Southern Fried Hate

by Michel Lowe

Recently I was corresponding with a friend about a local story here in the Washington Area. The Wash Post printed, on the first page of the Metro section, a story entitled “Jury clears Fairfax dog walker in unscooped poop case.” That’s right, the Fairfax County court system impaneled a 12-person jury and wasted a day to hear a case about dog poo.  Makes you glad you don’t pay taxes to Fairfax County!

Executive Summary Two sisters lived next door to a woman who tends a friend’s small dog, one of those yappy little rag mop doggies.  The neighbors have been feuding for years, harassing each other, calling cops over “vandalism,” that sort of thing.  It all reached the boiling point when the sisters ratted out their neighbor for not scooping up after little poopsy.  The courtroom was thick with the sisters’ hatred of the neighbor according to the report in the paper.  When the jury weighed the evidence they exonerated the dog walker.

So my friend observes that he thought only Iowans were so immature, to which I responded Southerners are both immature and hateful.  I spent my first 30 years in St. Louis, another 25 in northern Virginia, and I’m back in St. Louis.  My parents and theirs were from southern Missouri so I am steeped in southern culture. And in case you didn’t know it, St. Louis is not a Midwestern city, it is a Southern city.  Not so southern as Burmingham, more like Memphis or Louisville. You want Midwest, go to Kansas City.  Or Iowa.

One of the things the South does best is to hate and our hatred runs deep and pure. We have hate a-plenty; we produce some of the world’s best hate; our cup runneth over with hate.

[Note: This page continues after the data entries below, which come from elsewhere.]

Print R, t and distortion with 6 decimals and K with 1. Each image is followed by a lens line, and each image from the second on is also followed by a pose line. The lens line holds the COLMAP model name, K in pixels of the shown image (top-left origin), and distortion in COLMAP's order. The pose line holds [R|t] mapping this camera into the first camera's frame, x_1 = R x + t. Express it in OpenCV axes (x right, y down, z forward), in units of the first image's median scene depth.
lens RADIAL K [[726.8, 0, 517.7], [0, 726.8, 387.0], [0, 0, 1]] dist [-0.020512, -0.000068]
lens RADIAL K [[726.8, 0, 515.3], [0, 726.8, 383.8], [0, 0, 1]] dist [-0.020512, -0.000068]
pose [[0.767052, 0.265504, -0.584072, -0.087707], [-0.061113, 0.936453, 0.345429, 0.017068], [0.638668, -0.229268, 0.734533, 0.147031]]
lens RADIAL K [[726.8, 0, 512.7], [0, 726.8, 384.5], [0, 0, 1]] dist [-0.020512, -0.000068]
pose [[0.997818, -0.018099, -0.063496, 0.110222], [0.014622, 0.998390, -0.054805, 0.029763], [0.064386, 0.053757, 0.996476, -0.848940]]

Some of the Things We Hate We hate the North, New York, California, anyone who is not like us, unions, bosses, Catholics, the rich, the poor, Jews, American foreigners – anyone not born and raised in my home town – foreign foreigners, Asians, Mexicans (in the South all Latins are Mexicans), dopers, gropers, cops and robbers.  We hate learning, we hate the learned, we hate Muslims, we hate Protestants who aren’t Baptists and Baptists who aren’t SOUTHERN Baptists.  We hate African Americans. We hate ourselves: for being dumb, for names like “Billy Bob,” for the wink-and-a-nudge Jim Crow who ignorantly waves his Stars and Bars and calls it heritage, and for lacking the courage to call stupid when we see it, for failing to denounce institutionalized racism when we’re swimming in it, for the intellectual dishonesty to accept second-best as good enough. Excluding SOUTH Africa under apartheid, we set the gold standard for hate.

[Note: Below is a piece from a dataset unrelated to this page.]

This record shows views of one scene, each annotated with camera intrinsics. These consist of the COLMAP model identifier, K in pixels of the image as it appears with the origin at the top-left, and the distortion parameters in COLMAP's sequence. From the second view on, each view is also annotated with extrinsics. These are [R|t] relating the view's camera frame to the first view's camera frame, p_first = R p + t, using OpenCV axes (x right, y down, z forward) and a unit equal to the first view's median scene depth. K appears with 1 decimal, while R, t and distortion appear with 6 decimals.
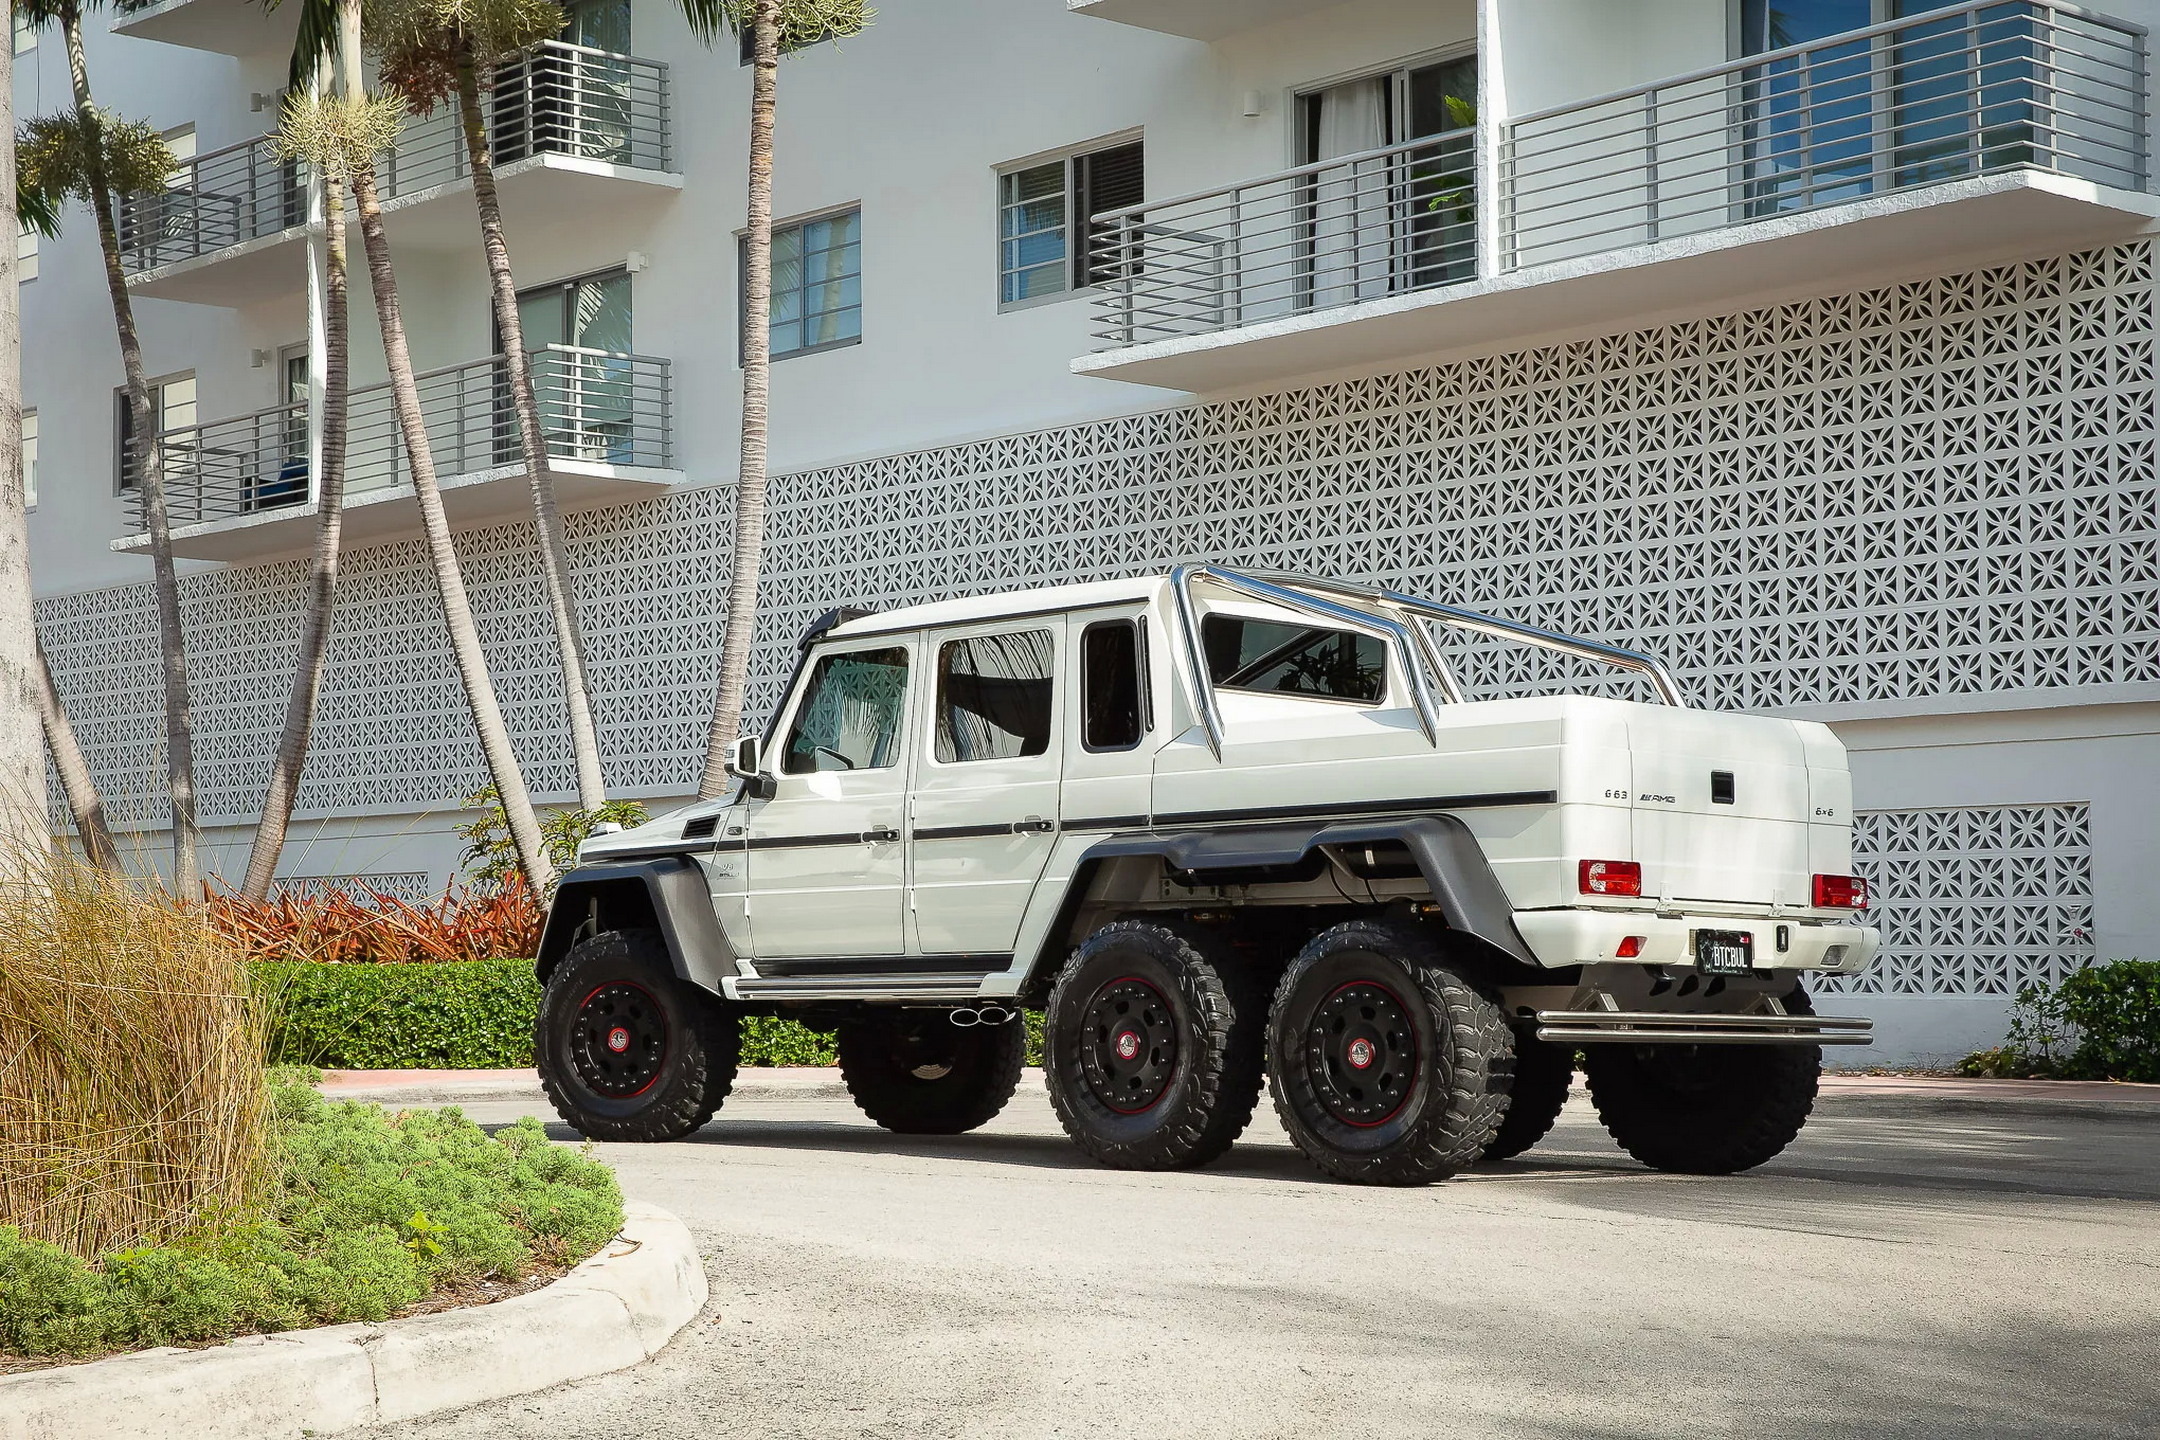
lens RADIAL K [[3562.0, 0, 1083.3], [0, 3562.0, 784.0], [0, 0, 1]] dist [0.111440, -0.021361]
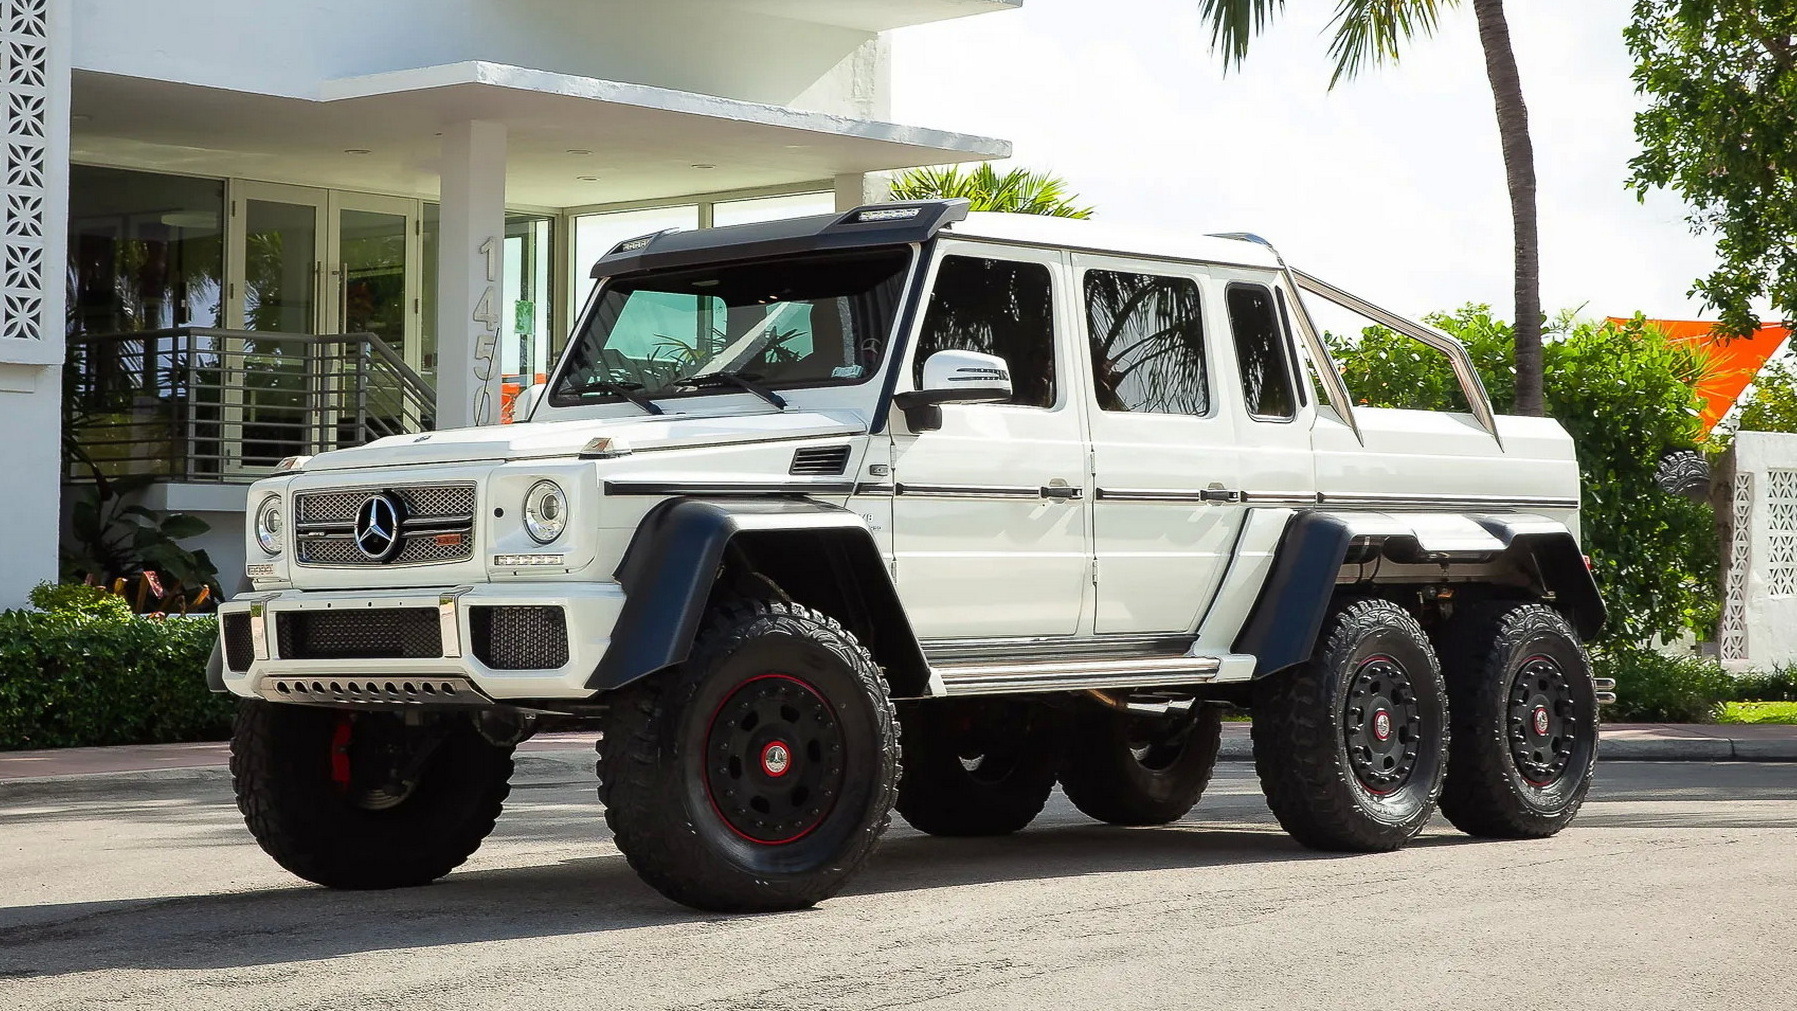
lens RADIAL K [[3431.4, 0, 855.5], [0, 3431.4, 499.6], [0, 0, 1]] dist [0.123401, -0.128569]
pose [[-0.064030, 0.032644, 0.997414, -0.859088], [-0.051544, 0.998023, -0.035973, 0.047978], [-0.996616, -0.053714, -0.062221, 1.105921]]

There’s no monopoly on hate: the Middle East hates the developed world, Giants fans hate the Cowboys, Poles hate Russians, Tibetans hate the Chinese. Most of the world hates America. But in the American South, hate is like mother’s milk and babes learn it at mammy’s pap.

Take the relatively benign sports hate.  Nobody is hated, at least in DC, more than Duke, especially their goddamn basketball team.  The U of Maryland administrators a few years ago had to ban a particular cheer the Terps fans used when playing the Blue Devils at College Park.  The arena shook with cheering Maryland fans chanting, “Fuck Duke! Fuck Duke! Fuck Duke!”  They even made sweatshirts and tees with that heart felt slogan.

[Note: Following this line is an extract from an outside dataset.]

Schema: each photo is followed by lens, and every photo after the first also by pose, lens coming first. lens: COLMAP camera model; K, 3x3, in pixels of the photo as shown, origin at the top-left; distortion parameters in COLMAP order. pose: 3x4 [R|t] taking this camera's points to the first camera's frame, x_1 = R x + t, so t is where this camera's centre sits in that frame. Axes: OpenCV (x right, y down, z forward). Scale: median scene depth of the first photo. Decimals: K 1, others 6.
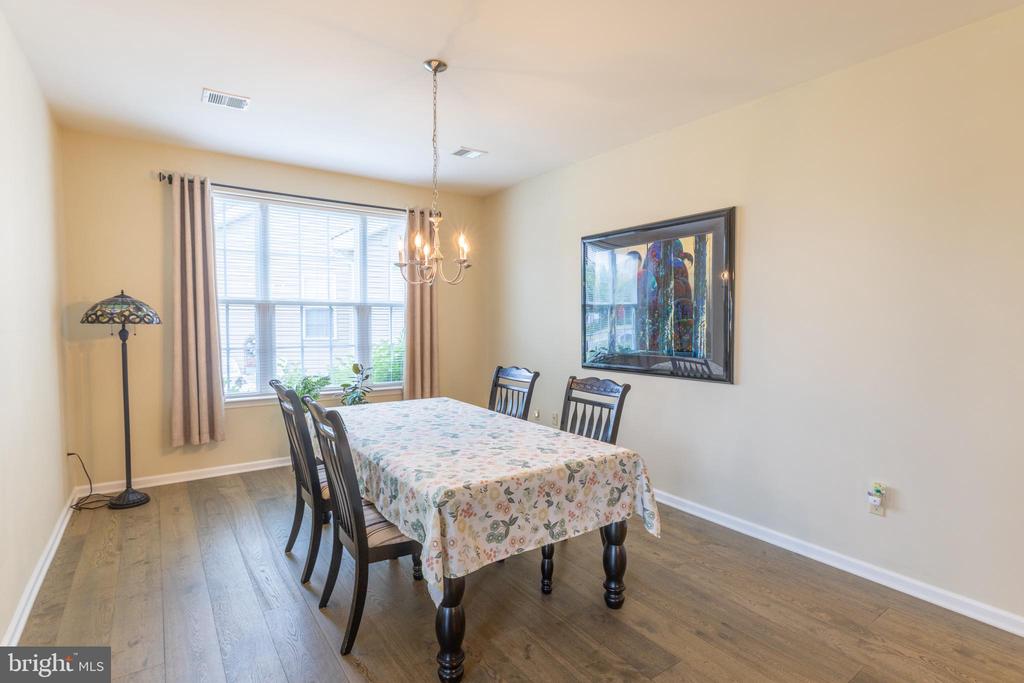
lens RADIAL K [[496.2, 0, 514.9], [0, 496.2, 350.4], [0, 0, 1]] dist [0.004273, 0.001248]
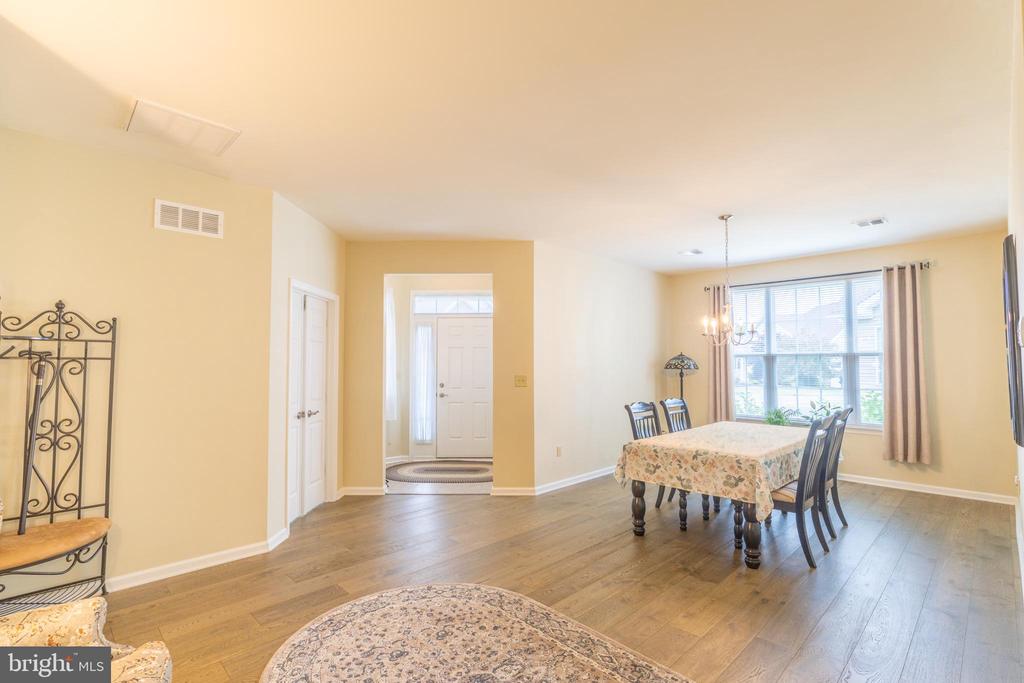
lens RADIAL K [[496.2, 0, 515.1], [0, 496.2, 339.6], [0, 0, 1]] dist [0.004273, 0.001248]
pose [[0.162885, -0.054179, -0.985156, 1.610692], [-0.061456, 0.995995, -0.064936, -0.003954], [0.984729, 0.071121, 0.158903, 0.059986]]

The South is both immature and hateful.  Mix in a dollop of stupidity and you’ve got the complete explanation for:

  • Guns in church
  • Michael Vick’s Bad Newz Kennels
  • The Dukes of Hazzard
  •  Jerry Falwell
  • His love child, Pat Robertson
  • Squeal like a pig!
  • Lester Maddox, Karl Rove, Bull Connor, Dubya, Lee Atwater, George Wallace, and Hee-Haw
  • Branson (Missouri not Richard)
  • Rick Perry

I could go on, but you get the point. Speaking of the South, I attended a networking class recently and the instructor told a story about when he was teaching BGP in Chicago.  BGP is the glue that binds the Internet together, allows your local ISP to exchange IP addresses with its neighbors and so on.  The entire Internet is one big BGP network.  [You’re welcome for that little peek behind the curtain.]  So the thing is, there are millions of IP networks in the Internet and to manage all that traffic coppery requires some organization.  One of the ways the carriers and large enterprises organize their BGP networks is by grouping routers together into what are called BGP federations and BGP confederations.  So the instructor asked the class, “Can anyone tell me the difference between a federation and a confederation?” And a Southern voice from the back of the room says, “One of them shall rise again!”